There is probably just one category of people who suffer a lot more, and that is the people who are bubbling over with love on that day, only to have their heart crushed by their beloved.
Valentine’s Day breakups

BENGALURU: Valentine’s Day is marketed everywhere as the day of love. There are pink and red hearts all over the city, from ice cream parlours to bookshops, movie halls do special film screenings, restaurants have curated multiple course meals for the day, flower-sellers make a killing with their roses. Love is celebrated as if it is the one thing that really matters in life, and for many of us, it might feel as if it really is all that matters. For many who aren’t in a relationship despite really wanting to be in one, Valentine’s Day can be the worst – it is like a diabetic being forced to really through candy stores, chocolate factories, cupcake bakeries and the such one after the other without end.

There is probably just one category of people who suffer a lot more, and that is the people who are bubbling over with love on that day, only to have their heart crushed by their beloved. Did you know that a significant number of breakups happen around Valentine’s Day? Some studies have shown as much as 7 to 10 percent of all breakups happen on this day. Another lot happens around New Year’s, and a third lot happens around anniversaries.

What is it about Valentine’s Day that makes some people call off relationships? It is not just the quick Christmas – New Year winter loneliness triggered coming together that gets called off with the early signs of spring. It is even relationships that have stood for years that often get broken up on this day. Has Valentine’s Day become some sort of a day of testing of one’s feelings for another person? Does the heightened, focus on love, in all its colours, flavours and sizes make one check in for the authenticity of their emotions towards their beloved? Is it harder to lie to oneself about what one feels towards someone when it is blown up extra large and one can’t ignore the superficiality of those feelings?

So many of us are in love with the idea of relationships, of being a ‘we’ and ‘us’ together, of finally not being alone that we might take up a relationship just because it allows us the temporary relief of not being lonesome, of belonging with someone, of being seen as ‘taken.’ These seem such beautiful phases in life and we want so badly to feel those emotions that we take up relationships that aren’t really soul-satisfying.

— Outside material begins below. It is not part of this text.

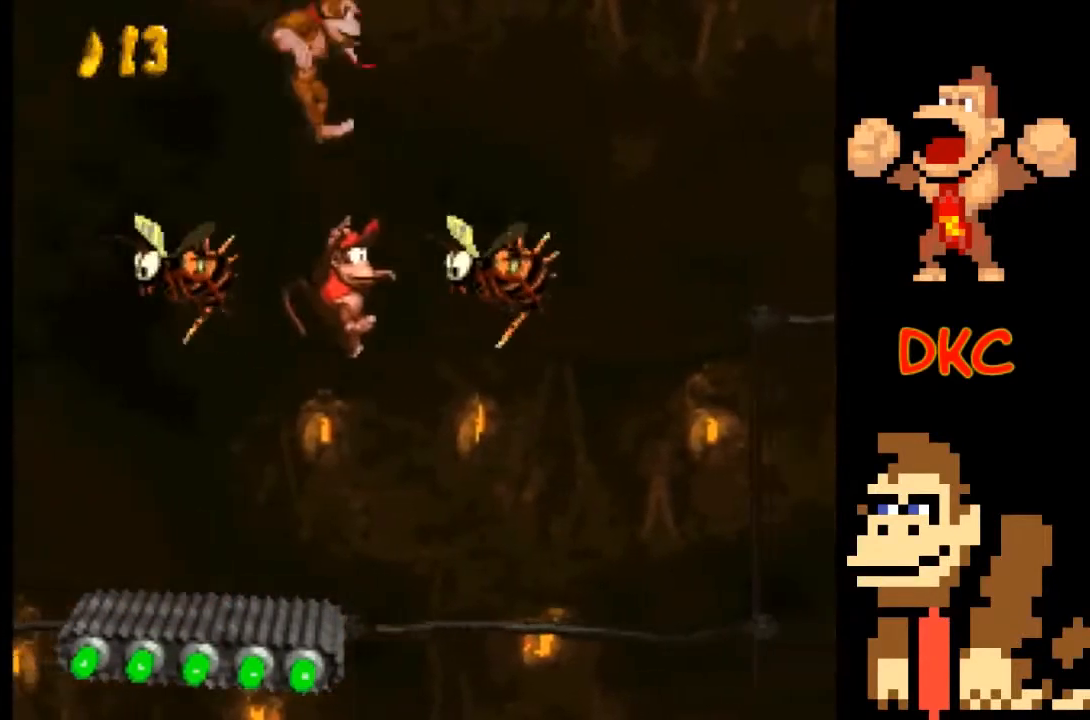
{"buttons": ["X"], "left_stick": "center", "right_stick": "center", "events": [[67, "left_stick", "left"], [200, "left_stick", "center"]]}
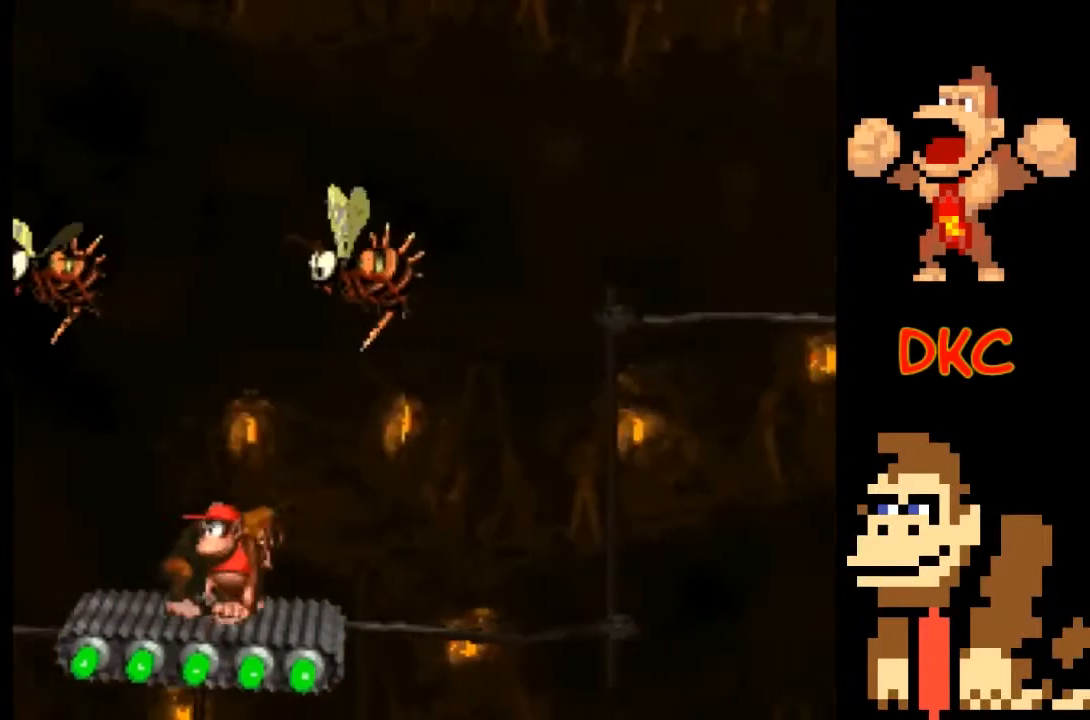
{"buttons": ["X"], "left_stick": "center", "right_stick": "center", "events": [[233, "left_stick", "right"], [300, "left_stick", "center"]]}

We might even make do with such connections, feeling satisfied that at least there is this much and it is better than nothing.

When we are really pulled into looking at our relationship by the social magnification that happens on days like Valentine’s Day, we have no choice but to take a deep, hard look at ourselves. It becomes really hard to deny our truth if we aren’t really in love, just as much as it is if we are and if we need to break up to give ourselves freedom to get to real love, so be it.

The author is a counsellor with InnerSight.